Clouds hover over the vast African continent and the Antarctic ice cap, all set against the deep blue of the world’s oceans.
The famous image, known as “Blue Marble,” was taken by NASA astronauts Eugene “Gene” Cernan, Ronald Evans and Harrison Schmidt on December 7 using the Hasselblad camera and Zeiss lens, about 45,000 kilometers (28,000 miles) from home, as the Apollo 17 crew made their way to his way to the moon.
Framed against the black void of space, the detailed image of our planet captured the awe of spaceflight in one frame. (When asked who should be given credit when the shutter clicks, the astronauts refused.)
It’s called the “overview effect,” and it’s the astronauts’ unique point of view of Earth as a planet against the vast backdrop of the universe. Several astronauts have said they feel more protective of our home and its thin atmosphere, both of which look so fragile from space, after gaining this perspective.
Apollo 17 lifted off in the early morning hours of December 7. attributed to him: NASA
Stephen Garber, a historian in NASA’s Department of History, said the Apollo 17 crew did not set out to capture such a distinctive photo. Nor was it a major component of the mission plan.
“It was part of that greater awareness of the value of images, not only in terms of science, but also in terms of culture, politics and all the other aspects that motivated the decision to take cameras into space in the first place,” he said.
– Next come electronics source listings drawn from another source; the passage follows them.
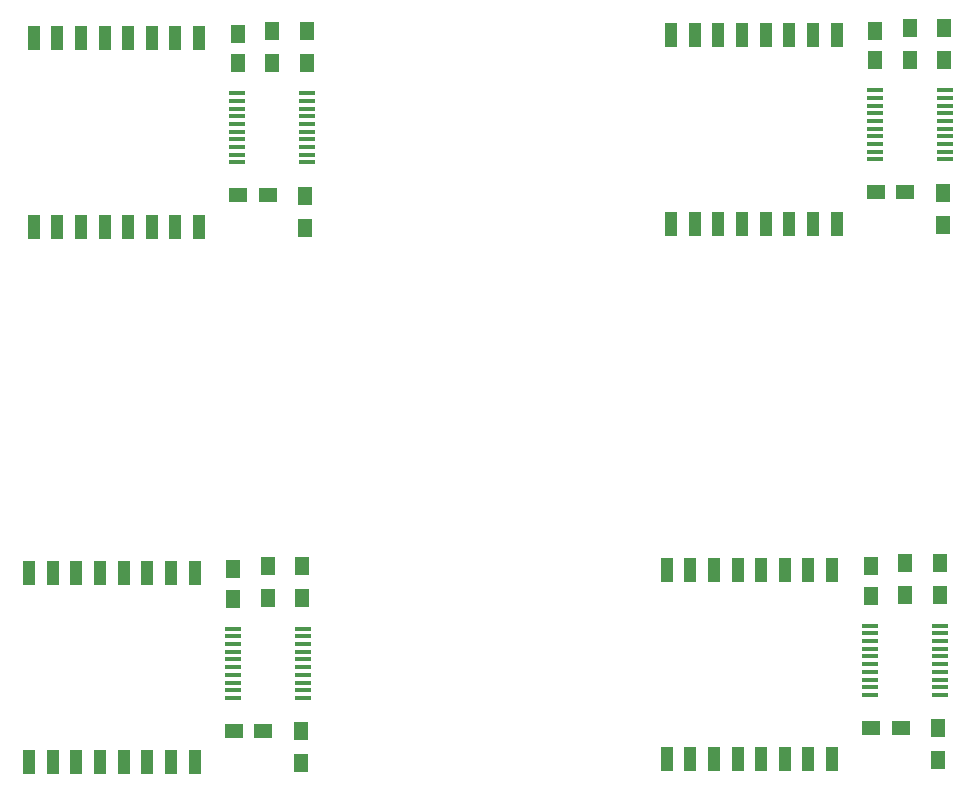
<source format=gtp>
G04 #@! TF.FileFunction,Paste,Top*
%FSLAX46Y46*%
G04 Gerber Fmt 4.6, Leading zero omitted, Abs format (unit mm)*
G04 Created by KiCad (PCBNEW 4.0.7) date Wed Sep 16 00:54:05 2020*
%MOMM*%
%LPD*%
G01*
G04 APERTURE LIST*
%ADD10C,0.150000*%
%ADD11R,1.450000X0.450000*%
%ADD12R,1.300000X1.500000*%
%ADD13R,1.250000X1.500000*%
%ADD14R,1.500000X1.250000*%
%ADD15R,1.000000X2.000000*%
G04 APERTURE END LIST*
D10*
D11*
X160557000Y-83316000D03*
X160557000Y-82666000D03*
X160557000Y-82016000D03*
X160557000Y-81366000D03*
X160557000Y-80716000D03*
X160557000Y-80066000D03*
X160557000Y-79416000D03*
X160557000Y-78766000D03*
X160557000Y-78116000D03*
X160557000Y-77466000D03*
X154657000Y-77466000D03*
X154657000Y-78116000D03*
X154657000Y-78766000D03*
X154657000Y-79416000D03*
X154657000Y-80066000D03*
X154657000Y-80716000D03*
X154657000Y-81366000D03*
X154657000Y-82016000D03*
X154657000Y-82666000D03*
X154657000Y-83316000D03*
D12*
X160401000Y-86153000D03*
X160401000Y-88853000D03*
X157607000Y-72183000D03*
X157607000Y-74883000D03*
X160528000Y-74883000D03*
X160528000Y-72183000D03*
D13*
X154686000Y-74910000D03*
X154686000Y-72410000D03*
D14*
X154706000Y-86106000D03*
X157206000Y-86106000D03*
D15*
X151399000Y-72772000D03*
X149399000Y-72772000D03*
X147399000Y-72772000D03*
X145399000Y-72772000D03*
X143399000Y-72772000D03*
X141399000Y-72772000D03*
X139399000Y-72772000D03*
X137399000Y-72772000D03*
X137399000Y-88772000D03*
X139399000Y-88772000D03*
X141399000Y-88772000D03*
X143399000Y-88772000D03*
X145399000Y-88772000D03*
X147399000Y-88772000D03*
X149399000Y-88772000D03*
X151399000Y-88772000D03*
X205374000Y-72518000D03*
X203374000Y-72518000D03*
X201374000Y-72518000D03*
X199374000Y-72518000D03*
X197374000Y-72518000D03*
X195374000Y-72518000D03*
X193374000Y-72518000D03*
X191374000Y-72518000D03*
X191374000Y-88518000D03*
X193374000Y-88518000D03*
X195374000Y-88518000D03*
X197374000Y-88518000D03*
X199374000Y-88518000D03*
X201374000Y-88518000D03*
X203374000Y-88518000D03*
X205374000Y-88518000D03*
D14*
X208681000Y-85852000D03*
X211181000Y-85852000D03*
D13*
X208661000Y-74656000D03*
X208661000Y-72156000D03*
D12*
X214503000Y-74629000D03*
X214503000Y-71929000D03*
X211582000Y-71929000D03*
X211582000Y-74629000D03*
X214376000Y-85899000D03*
X214376000Y-88599000D03*
D11*
X214532000Y-83062000D03*
X214532000Y-82412000D03*
X214532000Y-81762000D03*
X214532000Y-81112000D03*
X214532000Y-80462000D03*
X214532000Y-79812000D03*
X214532000Y-79162000D03*
X214532000Y-78512000D03*
X214532000Y-77862000D03*
X214532000Y-77212000D03*
X208632000Y-77212000D03*
X208632000Y-77862000D03*
X208632000Y-78512000D03*
X208632000Y-79162000D03*
X208632000Y-79812000D03*
X208632000Y-80462000D03*
X208632000Y-81112000D03*
X208632000Y-81762000D03*
X208632000Y-82412000D03*
X208632000Y-83062000D03*
X214151000Y-128401000D03*
X214151000Y-127751000D03*
X214151000Y-127101000D03*
X214151000Y-126451000D03*
X214151000Y-125801000D03*
X214151000Y-125151000D03*
X214151000Y-124501000D03*
X214151000Y-123851000D03*
X214151000Y-123201000D03*
X214151000Y-122551000D03*
X208251000Y-122551000D03*
X208251000Y-123201000D03*
X208251000Y-123851000D03*
X208251000Y-124501000D03*
X208251000Y-125151000D03*
X208251000Y-125801000D03*
X208251000Y-126451000D03*
X208251000Y-127101000D03*
X208251000Y-127751000D03*
X208251000Y-128401000D03*
D12*
X213995000Y-131238000D03*
X213995000Y-133938000D03*
X211201000Y-117268000D03*
X211201000Y-119968000D03*
X214122000Y-119968000D03*
X214122000Y-117268000D03*
D13*
X208280000Y-119995000D03*
X208280000Y-117495000D03*
D14*
X208300000Y-131191000D03*
X210800000Y-131191000D03*
D15*
X204993000Y-117857000D03*
X202993000Y-117857000D03*
X200993000Y-117857000D03*
X198993000Y-117857000D03*
X196993000Y-117857000D03*
X194993000Y-117857000D03*
X192993000Y-117857000D03*
X190993000Y-117857000D03*
X190993000Y-133857000D03*
X192993000Y-133857000D03*
X194993000Y-133857000D03*
X196993000Y-133857000D03*
X198993000Y-133857000D03*
X200993000Y-133857000D03*
X202993000Y-133857000D03*
X204993000Y-133857000D03*
X151018000Y-118111000D03*
X149018000Y-118111000D03*
X147018000Y-118111000D03*
X145018000Y-118111000D03*
X143018000Y-118111000D03*
X141018000Y-118111000D03*
X139018000Y-118111000D03*
X137018000Y-118111000D03*
X137018000Y-134111000D03*
X139018000Y-134111000D03*
X141018000Y-134111000D03*
X143018000Y-134111000D03*
X145018000Y-134111000D03*
X147018000Y-134111000D03*
X149018000Y-134111000D03*
X151018000Y-134111000D03*
D14*
X154325000Y-131445000D03*
X156825000Y-131445000D03*
D13*
X154305000Y-120249000D03*
X154305000Y-117749000D03*
D12*
X160147000Y-120222000D03*
X160147000Y-117522000D03*
X157226000Y-117522000D03*
X157226000Y-120222000D03*
X160020000Y-131492000D03*
X160020000Y-134192000D03*
D11*
X160176000Y-128655000D03*
X160176000Y-128005000D03*
X160176000Y-127355000D03*
X160176000Y-126705000D03*
X160176000Y-126055000D03*
X160176000Y-125405000D03*
X160176000Y-124755000D03*
X160176000Y-124105000D03*
X160176000Y-123455000D03*
X160176000Y-122805000D03*
X154276000Y-122805000D03*
X154276000Y-123455000D03*
X154276000Y-124105000D03*
X154276000Y-124755000D03*
X154276000Y-125405000D03*
X154276000Y-126055000D03*
X154276000Y-126705000D03*
X154276000Y-127355000D03*
X154276000Y-128005000D03*
X154276000Y-128655000D03*
M02*

</source>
The moment flashed back to another Christmas Eve, four years ago, when the Apollo 8 astronauts—Frank Borman, Jim Lovell, and William Anders—became the first humans to orbit the Moon and witness the “Earthrise” as our planet rose above the deserted Earth. The surface of the moon.
Anders famously said, “We came all this way to explore the Moon, and most importantly, we discovered the Earth.”
The first images humans took of Earth during the Apollo missions became some of the most replicated ever, and 50 years later, their power and influence still linger.
The famous “Earthrise” photo was taken during the Apollo 8 mission. attributed to him: NASA
However, the Blue Marble didn’t resonate immediately.
The photo didn’t make the front page of newspapers around the world, in part because it faced stiff competition from other news stories.
But while Blue Marble didn’t create a revolution overnight, it did play an important role in the growing environmental movement.
Self-portrait of humanity
Apollo 17 marked the end of the Apollo Lunar Exploration Program, which was responsible for renewing the scientific focus on space exploration while inspiring the public. During pre-flight training, the mission’s astronauts said the program’s impending demise felt like a “black cloud” over them.
“Everyone working on the program was well aware that this was the final task, and that was really factored into the experiment,” said Muir Harmony.
Astronaut Harrison Schmitt stands next to the American flag during the moonwalk during Apollo 17, with Earth in the background. attributed to him: NASA
Over time, the image of “Blue Marble” has become associated with philosophy, the value of exploration, and the roles that science and technology play in our society.
“It has an incredible resonance,” said Muir Harmony. “The ubiquity of this photo is now part of her story.”
Her favorite story about the photo comes from an interview Cernan gave after returning to Earth. He stressed that the image must be understood in philosophical terms – because it is a self-portrait of humanity.
“It gives you a much different sense of the world we live in, that geographic and political borders don’t really make sense when you get to space,” Garber said. “And I think that’s part of what was so special about the Blue Marble photo.”